Kalaupun ada pemerintahan, itu hanyalah sebuah alat untuk menyampaikan agama dan kekuasaan bukanlah agama. ini analoginya, membuat tiang bendera bukan tujuan, namun tiang hanya sbg alat untuk menegakn dan mengibarkn bendera, bendera adh tujuan.


 ikhwah sekalian, jangan pernah menafikan adanya kekuasaan, coba antum lihat sejarah baik dr sejarah islam, yunani kuno, cina kuno, mesir kuno, nabi ibrahim, nabi musa, nabi isa, nabi sulaiman, nabi daud dsb, kekuasaan itu sangat penting. kita fokus pada sejarah nabi muhammad, rasul seringkali mengirim utusan2 ke berbagai raja2 sekitar jazirah arab agar mereka memeluk islam, dari sejarah ini sdh nampak jelas bahwa rasul menggunakan kapasitasnya sbg penguasa (rasul bukan sekedar sbg pembawa misi dakwah tauhid).


 itulah mengapa rasul mengirim surat ajakan bertauhid dimulai kepada para penguasa2/raja, karena memang HARUS diakui bahwa kekuasan adalah fenomena yg benar ada dan memiliki posisi yg SANGAT PENTING DALAM SEJARAH PERADABAN MANUSIA. 


ikhwah sekalian , kapasitas utama Muhammad sbg rasul (pembawa misi dakwah tauhid) tdk berarti menafikan dan membatasi karakter Nabi pada satu atribut saja (sebagai nabi/pemimpim spiritual saja). Tentu saja, Nabi sebagai seorang manusia mempunyai kapasitas-kapasitas dan tugas-tugas lain. Oleh karena itu, penekanan pada satu isu dalam suatu konteks yang spesifik, tidak menihilkan tugas-tugas atau karakteritik lain.
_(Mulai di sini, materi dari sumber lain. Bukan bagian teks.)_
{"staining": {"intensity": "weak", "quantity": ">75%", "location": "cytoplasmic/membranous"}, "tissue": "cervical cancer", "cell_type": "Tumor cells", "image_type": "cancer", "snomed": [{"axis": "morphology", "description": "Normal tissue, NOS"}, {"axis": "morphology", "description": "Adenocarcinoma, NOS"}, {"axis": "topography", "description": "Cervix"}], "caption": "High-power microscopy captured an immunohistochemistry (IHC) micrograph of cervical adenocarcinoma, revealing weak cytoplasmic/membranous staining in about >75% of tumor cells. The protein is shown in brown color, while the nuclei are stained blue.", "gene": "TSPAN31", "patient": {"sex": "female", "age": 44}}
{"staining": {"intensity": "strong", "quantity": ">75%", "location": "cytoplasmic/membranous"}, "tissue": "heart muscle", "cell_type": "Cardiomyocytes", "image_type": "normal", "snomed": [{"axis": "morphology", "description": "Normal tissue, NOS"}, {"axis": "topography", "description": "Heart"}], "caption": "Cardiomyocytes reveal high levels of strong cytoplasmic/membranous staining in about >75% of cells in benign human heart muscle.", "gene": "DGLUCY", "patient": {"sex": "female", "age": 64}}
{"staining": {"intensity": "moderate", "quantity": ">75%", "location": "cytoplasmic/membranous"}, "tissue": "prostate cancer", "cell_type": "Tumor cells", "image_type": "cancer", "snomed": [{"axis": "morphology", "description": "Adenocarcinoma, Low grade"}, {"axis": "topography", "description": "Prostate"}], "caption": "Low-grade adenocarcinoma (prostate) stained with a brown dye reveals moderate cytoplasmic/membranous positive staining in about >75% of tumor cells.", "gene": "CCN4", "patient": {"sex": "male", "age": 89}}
Ambil saja contoh dari ayat-ayat suci berikut: (QS. Al-Anfal:65 nabi sebagai panglima perang, al-Maidah:49 nabi sebagai hakim).

untuk dakwah ana rasa tidak tepat dianalogikan dgn membangun gedung/rumah yg hrs diawali dr pondasi dulu, toh rasul jg berdakwah tdk hrs dr pondasi dulu (lihat kembali sejarah rasul mengirim utusan ke raja2), tp jika dakwah ada sekelompok pejuang islam yg caranya seperti itu ya silahkan. padahal tdk selalu yg namanya analogi terpakai pada segala kondisi, sbg contoh analogi yg paling populer, jika ada anak yg jadi pencuri karena bapaknya juga pencuri atau jika ada anak yg jadi musisi karena bapaknya jg musisi dianalogikan "buah jatuh memang tdk jauh dr pohonNya" tp ternyata ada jg bapaknya ustad anaknya ahli maksiat. HATi-HATI DALAM BERANALOGI, SESUAIKAN DENGAN KONDIDSI OBJEKNYA.



satu hal lagi jamaah ikhwanul muslimin tdk ada yg haus kekuasaan, namun kekuasaan hanya untuk memudahkan dakwah, lagi pula hasilnya sdh kelihatan, contohnya di kota depok kehidupaan masyarakatnya secara ekonomi dan religinya lebih baik. 


menurut ana dakwah yg djalankani tanpa lewat demokrasi akan memperlambat kemenangan. semakin cpt kemenangan maka semakin sedikit korban dr ketidakadilan, namn jk semakin lambat kemenangan mk korban dr ketidak adilan akan semakin banyak, padahal islam menyuruh umatnya agar berusaha bertindak cepat namun hati2 untuk menyelamtkn manusia lain dr ketidakadilan. 


afwan ana dulu org yg anti demokrasi (ana dulu ikut HTI) namun ana selalu berusaha mendengarkn pendapat dr kelompok2 lain secara berimbang termasuk dr kelompok ikhwanul muslimin.


 awalnya memang sulit untuk merubah keyakinan/prinsip yg dulu kita pegang, namun ana berpikir ana tdk mau menjadi seperti org2 kafir ketika diberi penjelasan kebenaran, namun mereka berat untuk menerima, padahal hati mereka sebenarnya meyakinnya.


sifat ini (sulit menerima hal yg baru) memang wajar dan sdh menjadi fitroh manusia, krn pada hakikatnya manusia tdk nyaman dgn hal2 yg asing dan jika manusia mengubah apa2 yg sdh ada pada diri mereka,itu sama halnya memasukan diri mereka sendiri pada keterasingan, termasuk ketika kita merubah prinsip mk prinsip yg baru itu akan terasa asing bagi kita, namun ins.Allah segala hal yg baru pada diri kita tdk akan selamanya terasa asing.


 afwan ana bicara seperti ini bukan berarti ana org yg paling benar, ana jg msh belajar, terima kasih mudah-mudahn diskusi ini bs membawa kebaikan buat ana, antum dan umat islam. mohon maaf barangkali ada omongan yg g enak. wallahu'alam.